It’s a Sunday morning and, when I have time, I listen to On Being with Krista Tippett. It comes on at 7am on the East Coast and is an inspiring and nourishing way to begin the day. This morning, she interviewed neuroscientist Richard Davidson and they talked about a lot of things that have kept me thinking throughout the day.
One of the themes was neuroplasticity, the ways in which our brains change with new learning. Davidson talked about how our behavior around and with others changes their brains and that got me to thinking, yet again, how important it is to model kindness as we move through our daily lives. The implication from neuroplasticity is that if we are taking actions or speaking in ways that convey kindness, we are literally spreading that around as people’s brains spontaneously respond to our acts of kindness.
Dr. Davidson has a website on which there are a lot of different resources, including his kindness curriculum. Here’s the link and I encourage you to visit: http://centerhealthyminds.org.
He also talked about how resilience, our ability to bounce back from adversity, is related to mortality. It seems we do better with aging when we are able to be resilient. In addition, resilience is apparently increased and supported by engaging in compassion and mindfulness practices.
For this week’s practice in conscious living, I invite you to do two different things. First, pay attention to opportunities to express kindness as you go through your daily activities, keeping in mind that your actions have an impact on the brains of the people around you. It reminds me of what I learned in college about “bystander” effects—that when someone steps forward to help a person in need, other people are more likely to become involved and also step forward.
Secondly, notice the quality of your resilience when things don’t go as you planned. If you find that you get rattled and that it’s difficult to recenter yourself or to move on from whatever glitch you ran into, it might be worthwhile to spend a little time each day focusing on compassion (I have a particular interest in self-compassion, as well). It might also be helpful to take little moments of mindfulness throughout the day, perhaps taking 30 seconds to track your breathing, notice where in your body you are tense or soft, or notice the comings and goings of thoughts and feelings without engaging them.

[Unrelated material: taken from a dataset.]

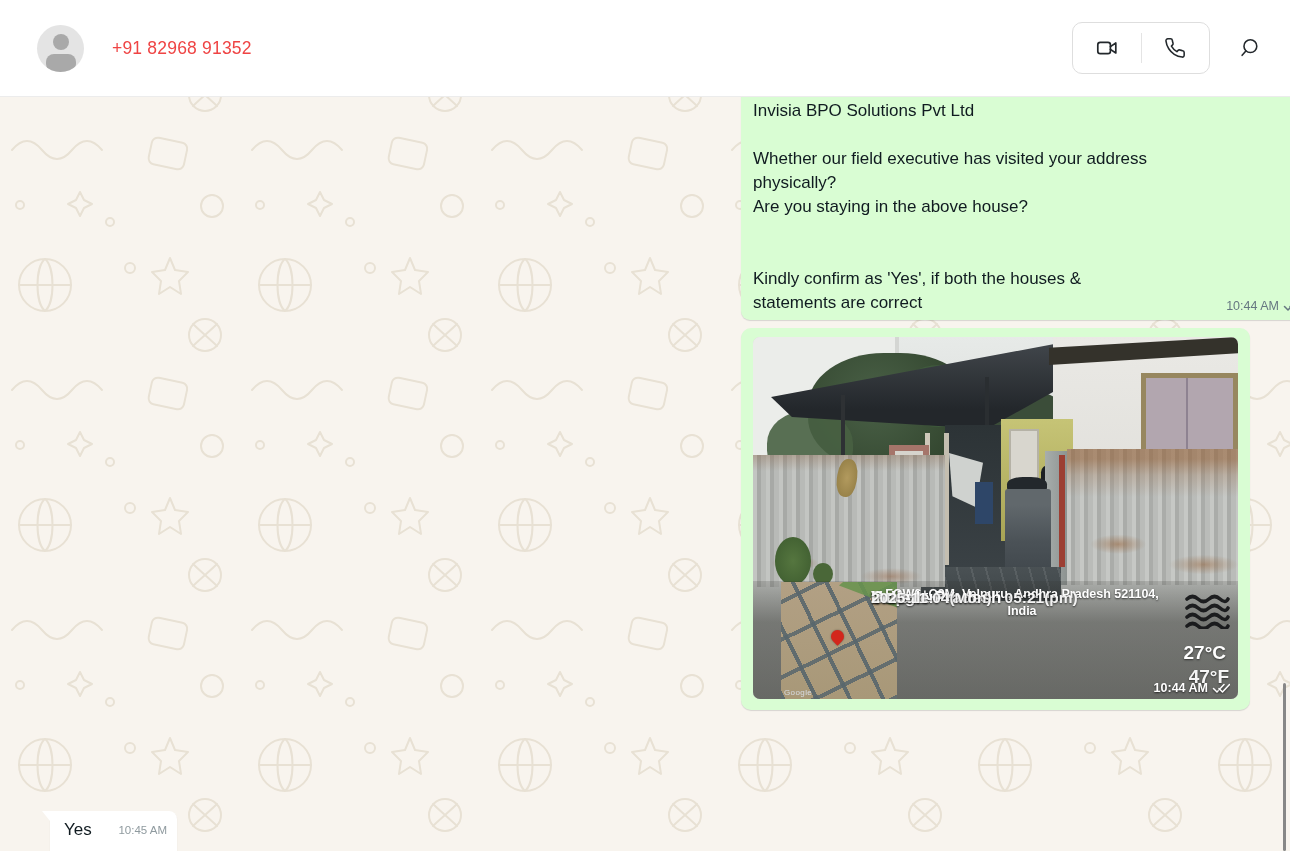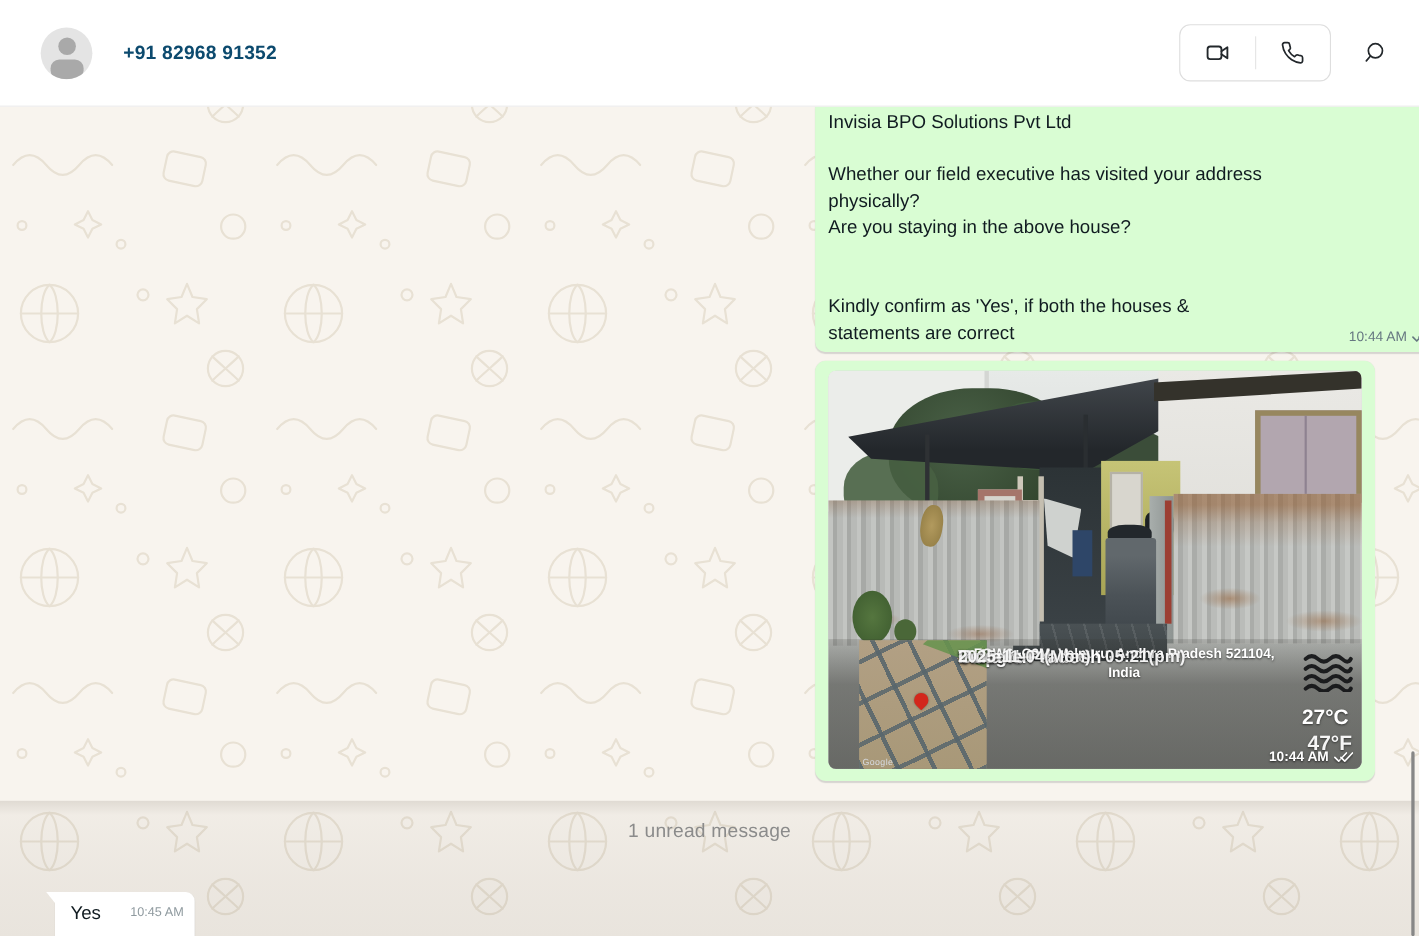"+91 82968 91352" .contact-name { color: #0c4a6e -> #ef4444; font-weight: 700 -> 400 }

It’s helpful to bring along curiosity as your constant companion as you explore your relationship with kindness and compassion, and play with mindfulness practices. As with all these practices in conscious living, there aren’t any right answers or right ways to do them. Instead, they are just one more opportunity to be even more consciously aware of how you move through your world, and of how you are affected by where you place your focus of attention. Also, please remember to pat gently on the head any judgments that may arise, not having to “do” anything about, with, or to them. It’s good practice to notice what it’s like to simply allow them to move on through without taking up much of your attention, other than to notice that they arise, move through, and move on.